For the soil tank, I watched youtuber the water box's channel. There, I saw that he sifted the soil through a strainer to block out any large chunks. I saw the same thing by Mike from Aquapros. I think it makes sense to remove all the bigger chunks and whatever floats later on. Its more pleasing anyway.


----------



## xjasminex (Jul 26, 2011)

AquaAurora said:


> I've been reading a bit before trying another soil tank (been a few years), and get a few different points of view with soil..
> 
> Some people say to remove the wood chips and any floating bits (soak/rinse before use), others keep it in.
> I was under the impression that the wood chips and 'dreaded' floating bits are part of what break down to generate CO2 over time so removing them reduce your potential CO2?
> ...




If I can remember correctly this may have been a point in walstads method, I’ll go back and look through the book and see what she wrote. 

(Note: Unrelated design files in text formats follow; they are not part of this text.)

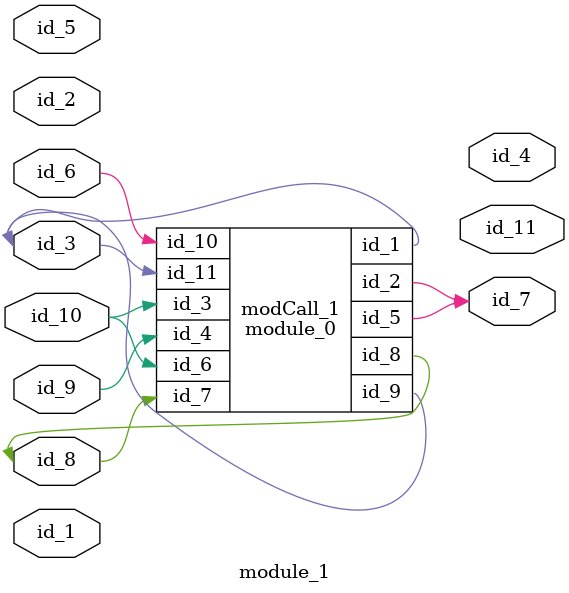
<source format=v>
module module_0 (
    id_1,
    id_2,
    id_3,
    id_4,
    id_5,
    id_6,
    id_7,
    id_8,
    id_9,
    id_10,
    id_11
);
  input wire id_11;
  input wire id_10;
  output wire id_9;
  output wire id_8;
  input wire id_7;
  input wire id_6;
  output wire id_5;
  input wire id_4;
  input wire id_3;
  output wire id_2;
  output wire id_1;
  assign id_1 = id_3;
  wire id_12;
  assign id_5 = 1'h0 > id_11 ^ id_11;
  wire id_13;
endmodule
module module_1 (
    id_1,
    id_2,
    id_3,
    id_4,
    id_5,
    id_6,
    id_7,
    id_8,
    id_9,
    id_10,
    id_11
);
  output wire id_11;
  input wire id_10;
  inout wire id_9;
  inout wire id_8;
  output wire id_7;
  inout wire id_6;
  input wire id_5;
  output wire id_4;
  inout wire id_3;
  input wire id_2;
  input wire id_1;
  module_0 modCall_1 (
      id_3,
      id_7,
      id_10,
      id_9,
      id_7,
      id_10,
      id_8,
      id_8,
      id_3,
      id_6,
      id_3
  );
endmodule

</source>
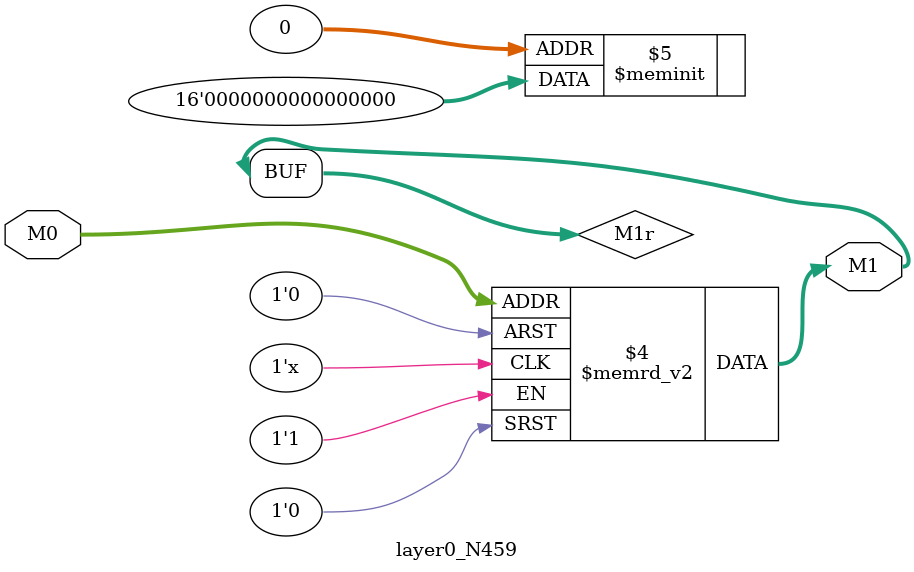
<source format=v>
module layer0_N459 ( input [2:0] M0, output [1:0] M1 );

	(*rom_style = "distributed" *) reg [1:0] M1r;
	assign M1 = M1r;
	always @ (M0) begin
		case (M0)
			3'b000: M1r = 2'b00;
			3'b100: M1r = 2'b00;
			3'b010: M1r = 2'b00;
			3'b110: M1r = 2'b00;
			3'b001: M1r = 2'b00;
			3'b101: M1r = 2'b00;
			3'b011: M1r = 2'b00;
			3'b111: M1r = 2'b00;

		endcase
	end
endmodule

</source>
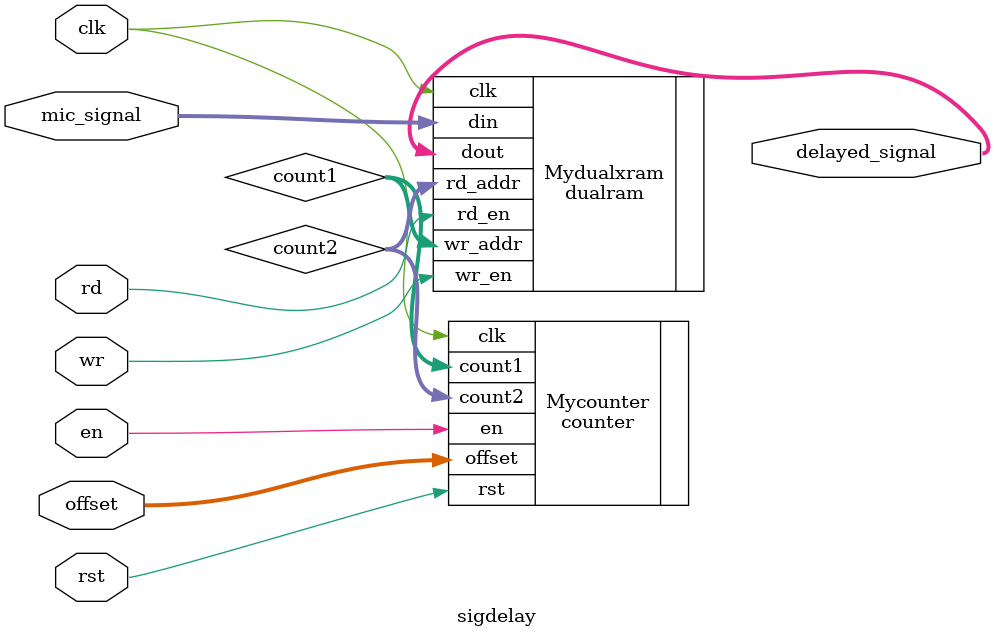
<source format=sv>
module sigdelay #(
    parameter WIDTH = 8
)(
    input logic             clk,
    input logic             rst,
    input logic             en,
    input logic             wr,
    input logic             rd,
    input logic [WIDTH-1:0] mic_signal,
    output logic [WIDTH-1:0] delayed_signal,
    input logic [WIDTH-1:0] offset
);

logic   [WIDTH:0]       count1;
logic   [WIDTH:0]       count2;

counter Mycounter(
    .clk(clk),
    .rst(rst),
    .en(en),
    .offset(offset),
    .count1(count1),
    .count2(count2)
);

dualram Mydualxram(
    .clk(clk),
    .wr_en(wr),
    .rd_en(rd),
    .wr_addr(count1),
    .rd_addr(count2),
    .din(mic_signal),
    .dout(delayed_signal)
);

endmodule

</source>
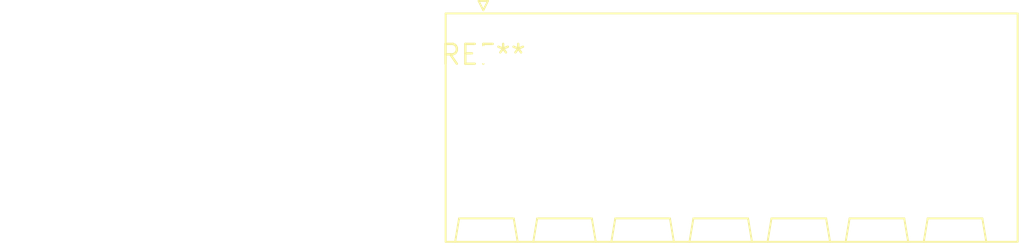
<source format=kicad_pcb>
(kicad_pcb (version 20240108) (generator pcbnew)

  (general
    (thickness 1.6)
  )

  (paper "A4")
  (layers
    (0 "F.Cu" signal)
    (31 "B.Cu" signal)
    (32 "B.Adhes" user "B.Adhesive")
    (33 "F.Adhes" user "F.Adhesive")
    (34 "B.Paste" user)
    (35 "F.Paste" user)
    (36 "B.SilkS" user "B.Silkscreen")
    (37 "F.SilkS" user "F.Silkscreen")
    (38 "B.Mask" user)
    (39 "F.Mask" user)
    (40 "Dwgs.User" user "User.Drawings")
    (41 "Cmts.User" user "User.Comments")
    (42 "Eco1.User" user "User.Eco1")
    (43 "Eco2.User" user "User.Eco2")
    (44 "Edge.Cuts" user)
    (45 "Margin" user)
    (46 "B.CrtYd" user "B.Courtyard")
    (47 "F.CrtYd" user "F.Courtyard")
    (48 "B.Fab" user)
    (49 "F.Fab" user)
    (50 "User.1" user)
    (51 "User.2" user)
    (52 "User.3" user)
    (53 "User.4" user)
    (54 "User.5" user)
    (55 "User.6" user)
    (56 "User.7" user)
    (57 "User.8" user)
    (58 "User.9" user)
  )

  (setup
    (pad_to_mask_clearance 0)
    (pcbplotparams
      (layerselection 0x00010fc_ffffffff)
      (plot_on_all_layers_selection 0x0000000_00000000)
      (disableapertmacros false)
      (usegerberextensions false)
      (usegerberattributes false)
      (usegerberadvancedattributes false)
      (creategerberjobfile false)
      (dashed_line_dash_ratio 12.000000)
      (dashed_line_gap_ratio 3.000000)
      (svgprecision 4)
      (plotframeref false)
      (viasonmask false)
      (mode 1)
      (useauxorigin false)
      (hpglpennumber 1)
      (hpglpenspeed 20)
      (hpglpendiameter 15.000000)
      (dxfpolygonmode false)
      (dxfimperialunits false)
      (dxfusepcbnewfont false)
      (psnegative false)
      (psa4output false)
      (plotreference false)
      (plotvalue false)
      (plotinvisibletext false)
      (sketchpadsonfab false)
      (subtractmaskfromsilk false)
      (outputformat 1)
      (mirror false)
      (drillshape 1)
      (scaleselection 1)
      (outputdirectory "")
    )
  )

  (net 0 "")

  (footprint "PhoenixContact_SPT_2.5_7-H-5.0-EX_1x07_P5.0mm_Horizontal" (layer "F.Cu") (at 0 0))

)

</source>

Sent from my iPhone using Tapatalk


----------



## shaonrahman (Jan 10, 2019)

Why would you want the things that wont do anything for you? At least, thats how I look at it when I set up my dirted tank. These wood chip, and other stuff, they will float eventually, and you will find yourself constantly skimming the top water to remove all those stuff as it is not doing any good, but making my tank look not that good. If you sift them out first, you will have two benefits. One, not much time spending afterwards to remove them. Two, you have more room for more dirt.


----------



## xjasminex (Jul 26, 2011)

Yes, found on page 137...
“The decomposition of soil organic matter releases CO2 which plants may badly need in a new tank”

Reference from page 139 also states...” also decomposition of the soils organic matter adds CO2 to the water which greatly benefits plants in aquariums without CO2 injection”

So I believe that keeping the wood chips and such may be a benefit to the tank rather than a hindrance. Larger pieces may offer more co2 over a longer period of time. She also states that care needs to be taken to reduce co2 off gassing via water movement or air stones.



shaonrahman said:


> Why would you want the things that wont do anything for you? At least, thats how I look at it when I set up my dirted tank. These wood chip, and other stuff, they will float eventually, and you will find yourself constantly skimming the top water to remove all those stuff as it is not doing any good, but making my tank look not that good. If you sift them out first, you will have two benefits. One, not much time spending afterwards to remove them. Two, you have more room for more dirt.




I have tanks that I have not removed the wood pieces, if there was a significantly large piece I would remove it but other wise I left them. I have had no problems with wood rising up and out of the substrate. Maybe if your gravel or sand top layer was not thick enough this could happen though. Also I am not one to uproot plants once planted, unless I am forced too. 


Sent from my iPhone using Tapatalk


----------